== WHAT YOU NEED TO DO ==
When you repeat the listing below, keep every word exactly and leave out each picture.

== SUPPLIED MATERIAL ==
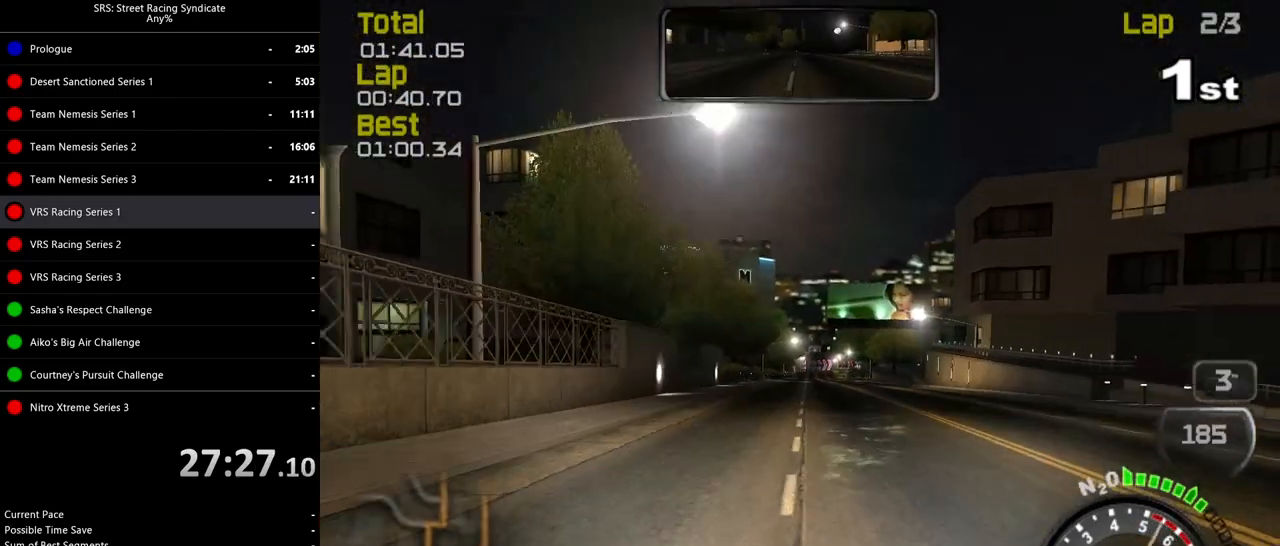
{"buttons": ["R2"], "left_stick": "center", "events": [[33, "left_stick", "center"]]}
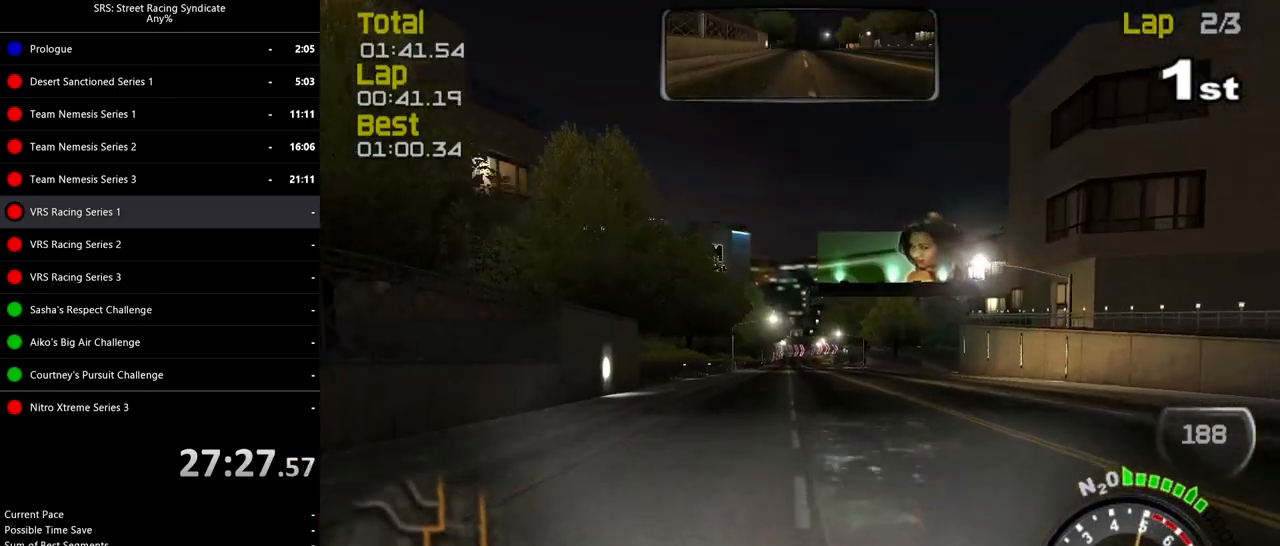
{"buttons": ["R2"], "left_stick": "center", "events": []}
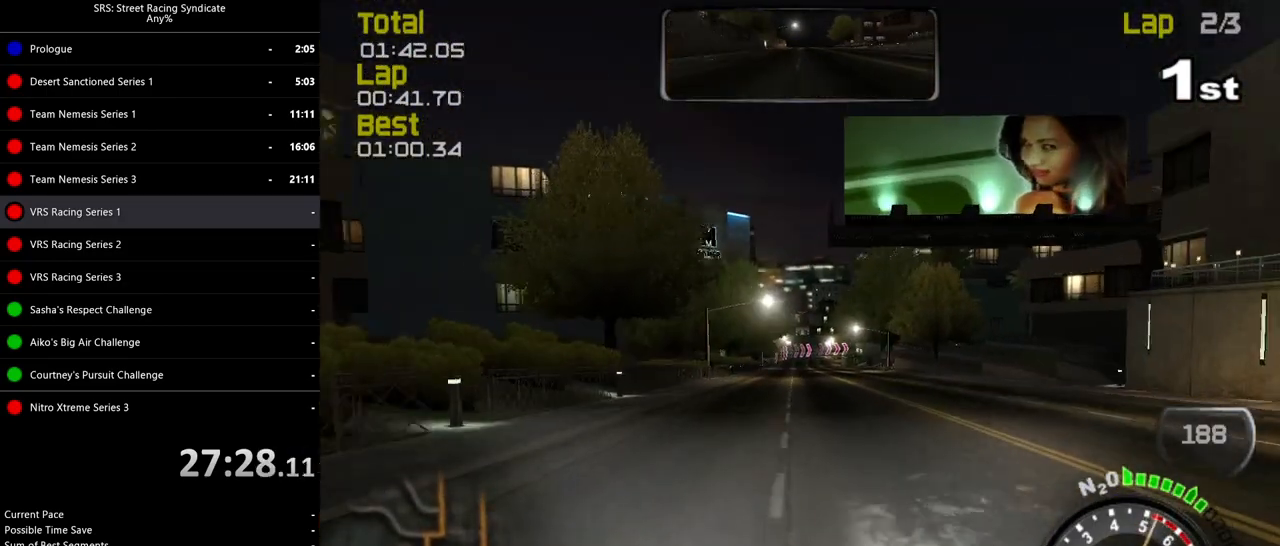
{"buttons": ["R2"], "left_stick": "center", "events": []}
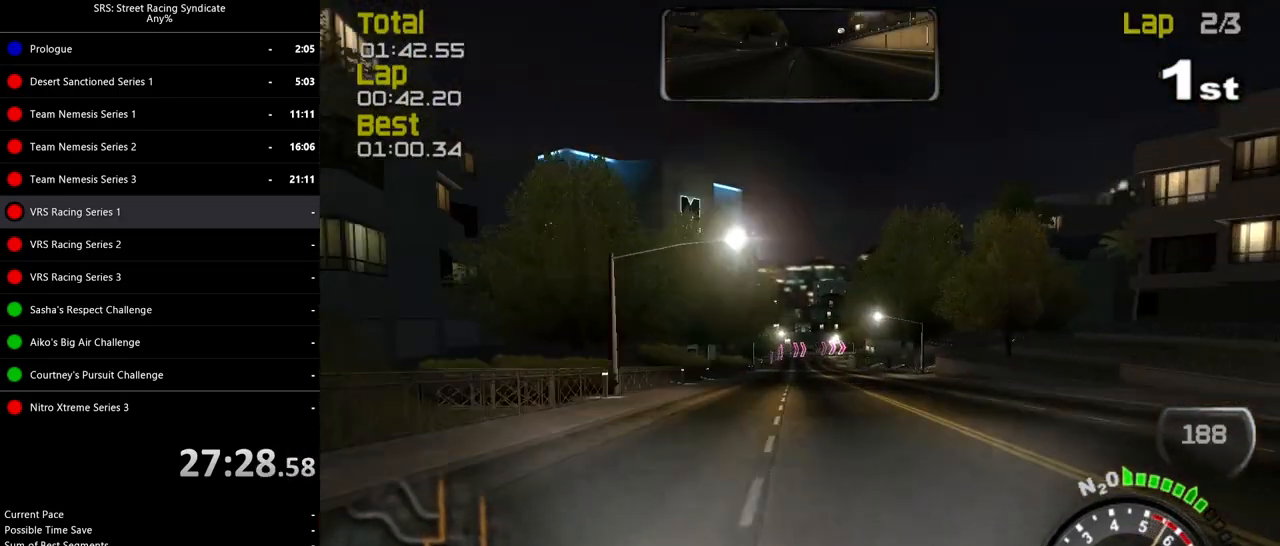
{"buttons": ["R2"], "left_stick": "center", "events": [[84, "left_stick", "left"], [217, "left_stick", "center"]]}
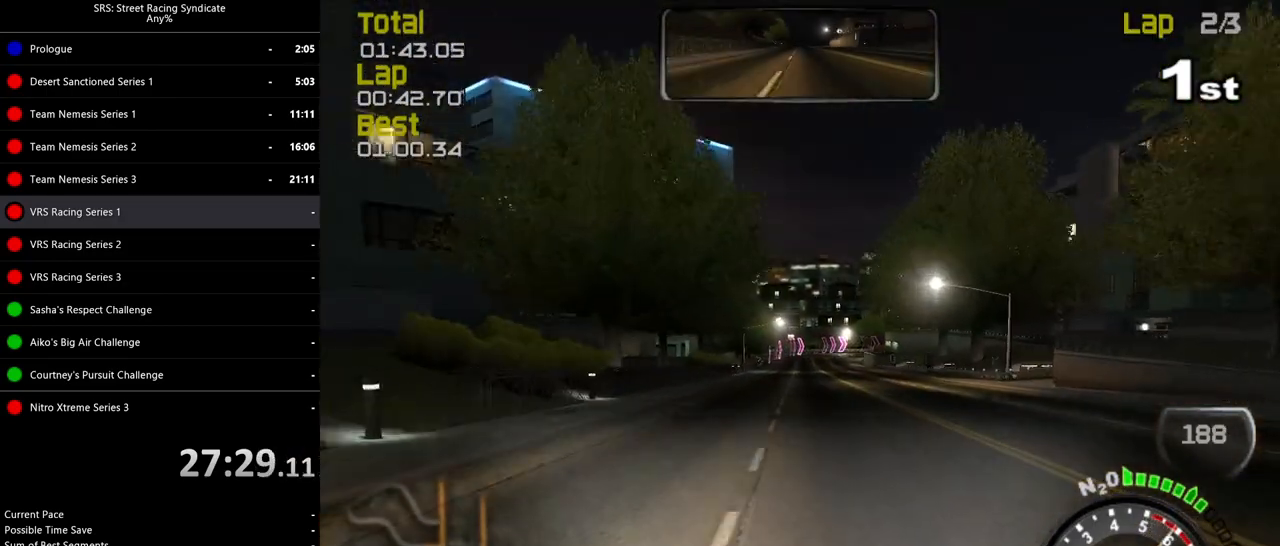
{"buttons": ["R2"], "left_stick": "center", "events": [[33, "left_stick", "left"], [150, "left_stick", "center"], [334, "left_stick", "left"], [450, "left_stick", "center"]]}
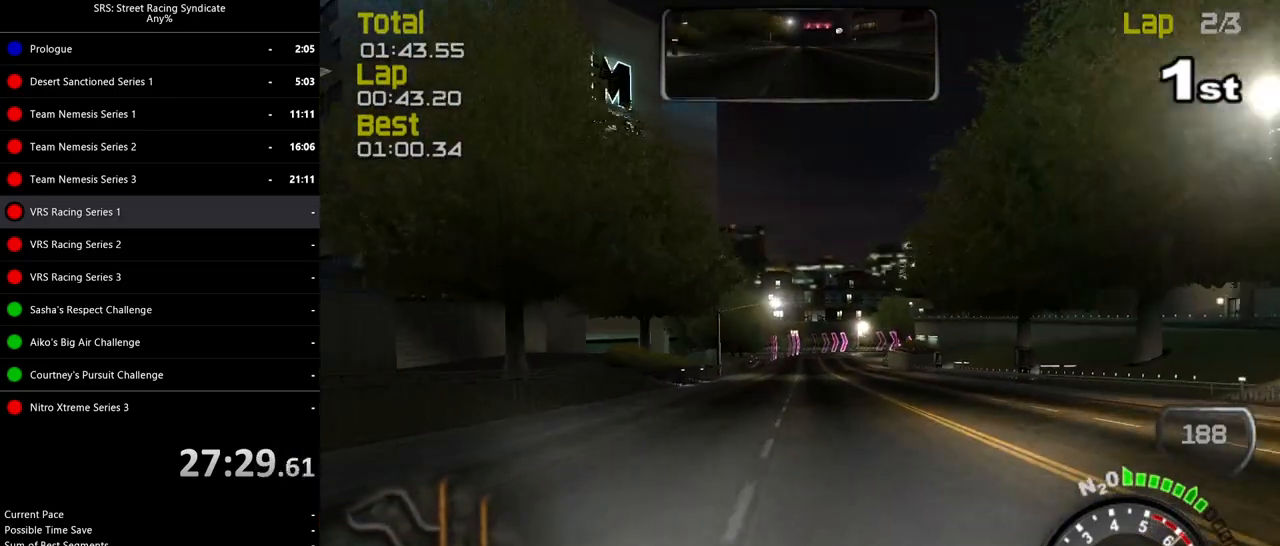
{"buttons": ["R2"], "left_stick": "center", "events": [[134, "left_stick", "left"], [234, "left_stick", "center"], [384, "left_stick", "left"], [501, "left_stick", "center"]]}
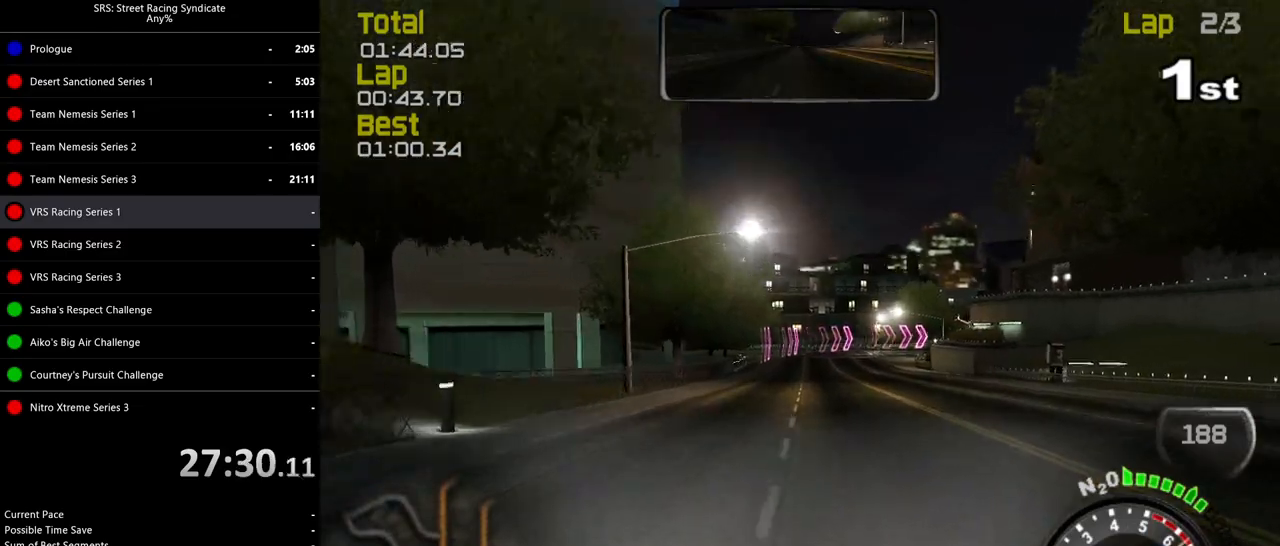
{"buttons": ["R2"], "left_stick": "center", "events": [[384, "left_stick", "right"], [500, "left_stick", "center"]]}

== TASK SOLUTION ==
{"buttons": ["R2"], "left_stick": "center", "events": [[33, "left_stick", "center"]]}
{"buttons": ["R2"], "left_stick": "center", "events": []}
{"buttons": ["R2"], "left_stick": "center", "events": []}
{"buttons": ["R2"], "left_stick": "center", "events": [[84, "left_stick", "left"], [217, "left_stick", "center"]]}
{"buttons": ["R2"], "left_stick": "center", "events": [[33, "left_stick", "left"], [150, "left_stick", "center"], [334, "left_stick", "left"], [450, "left_stick", "center"]]}
{"buttons": ["R2"], "left_stick": "center", "events": [[134, "left_stick", "left"], [234, "left_stick", "center"], [384, "left_stick", "left"], [501, "left_stick", "center"]]}
{"buttons": ["R2"], "left_stick": "center", "events": [[384, "left_stick", "right"], [500, "left_stick", "center"]]}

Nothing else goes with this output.